A IMPORTÂNCIA DO PLANO DIRETOR PARA O CUMPRIMENTO DA FUNÇÃO SOCIAL DA PROPRIEDADE URBANA[1]


Jannya Cássia de Sousa Lima

Raquel Guimarães Fiquene Branco[2]

Viviane Gomes de Brito[3]


Sumário: 1 Introdução; 2 Histórico do Direito de Propriedade; 3 Função do Plano Diretor; 4 Função Social da Propriedade Urbana; 5 Considerações Finais; Referências.

 

RESUMO

O presente trabalho tem por objetivo a discussão da função social da propriedade urbana, buscando um retrospecto histórico da ideia de propriedade, bem como de um conceito sobre sua função social. Neste contexto, faz-se também uma análise do plano diretor enquanto instrumento de implantação da política urbana nacional.

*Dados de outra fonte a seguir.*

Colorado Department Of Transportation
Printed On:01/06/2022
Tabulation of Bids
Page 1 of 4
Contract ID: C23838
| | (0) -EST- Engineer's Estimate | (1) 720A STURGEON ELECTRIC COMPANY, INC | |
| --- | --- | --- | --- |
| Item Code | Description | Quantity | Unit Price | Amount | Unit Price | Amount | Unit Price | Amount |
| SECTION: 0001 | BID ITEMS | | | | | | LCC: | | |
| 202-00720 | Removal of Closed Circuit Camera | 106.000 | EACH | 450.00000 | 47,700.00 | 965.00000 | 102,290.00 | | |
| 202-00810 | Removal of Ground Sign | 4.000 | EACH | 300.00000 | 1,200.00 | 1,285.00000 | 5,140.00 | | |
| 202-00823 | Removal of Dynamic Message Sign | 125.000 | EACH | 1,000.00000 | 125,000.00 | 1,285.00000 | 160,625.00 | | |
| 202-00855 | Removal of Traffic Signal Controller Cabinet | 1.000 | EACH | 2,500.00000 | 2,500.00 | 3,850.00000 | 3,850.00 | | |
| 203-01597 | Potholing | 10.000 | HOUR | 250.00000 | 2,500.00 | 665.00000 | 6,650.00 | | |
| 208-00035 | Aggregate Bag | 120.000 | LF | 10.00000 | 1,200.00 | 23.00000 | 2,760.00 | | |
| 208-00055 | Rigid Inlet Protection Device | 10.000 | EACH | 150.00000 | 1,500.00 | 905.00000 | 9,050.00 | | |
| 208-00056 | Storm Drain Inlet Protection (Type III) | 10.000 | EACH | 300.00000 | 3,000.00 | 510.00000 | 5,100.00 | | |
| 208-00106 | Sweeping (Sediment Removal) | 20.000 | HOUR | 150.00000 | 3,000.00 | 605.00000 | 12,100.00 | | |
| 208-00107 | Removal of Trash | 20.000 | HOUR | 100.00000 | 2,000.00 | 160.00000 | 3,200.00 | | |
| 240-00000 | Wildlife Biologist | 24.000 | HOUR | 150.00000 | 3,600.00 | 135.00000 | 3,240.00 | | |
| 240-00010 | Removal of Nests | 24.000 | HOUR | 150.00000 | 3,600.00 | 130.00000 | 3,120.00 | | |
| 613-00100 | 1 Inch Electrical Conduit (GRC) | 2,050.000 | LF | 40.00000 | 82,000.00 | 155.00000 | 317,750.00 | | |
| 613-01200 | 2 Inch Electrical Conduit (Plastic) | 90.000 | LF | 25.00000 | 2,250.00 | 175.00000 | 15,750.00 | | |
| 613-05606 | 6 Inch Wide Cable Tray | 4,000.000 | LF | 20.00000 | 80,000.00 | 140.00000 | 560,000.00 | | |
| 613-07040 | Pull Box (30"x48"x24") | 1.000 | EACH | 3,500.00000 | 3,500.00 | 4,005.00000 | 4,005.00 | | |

PALAVRAS-CHAVE: Função Social da Propriedade. Propriedade Urbana. Plano Diretor


1      INTRODUÇÃO

A propriedade privada constitui uma realidade desde que o homem começou a se organizar através do trabalho, figurando esta como uma espécie de recompensa pelo trabalho humano. Tal noção de propriedade privada passou por várias fases, tendo sido tida como um direito absoluto, intocável e incontestável, direito este, passado de pai para filho.

De acordo com a Constituição Federal de 1988, a propriedade consiste num direito, objetivando o cumprimento de uma função social. A locução função social da propriedade foi mencionada quatro vezes pelo legislador constituinte: arts. 5º, XXIII, 170, III, 182, § 2º, e 186, caput. Portanto, ao referir-se à função social da propriedade, o constituinte coloca a propriedade não mais como um simples direito individual, específica do direito privado, e sim como uma garantidora de existência digna, conforme os preceitos da justiça social (BULOS, 2009).

Conforme Duguit (1975 apud GONÇALVES, 2012), a propriedade deixou de ser o direito subjetivo do indivíduo, implicando assim para todo detentor de uma riqueza, a obrigação de empregá-la para o crescimento da riqueza social e para a interdependência social. Desta forma, a propriedade não seria um direito intangível e sagrado, e sim em constante mudança, devendo adequar-se nas necessidades sociais às quais deve responder.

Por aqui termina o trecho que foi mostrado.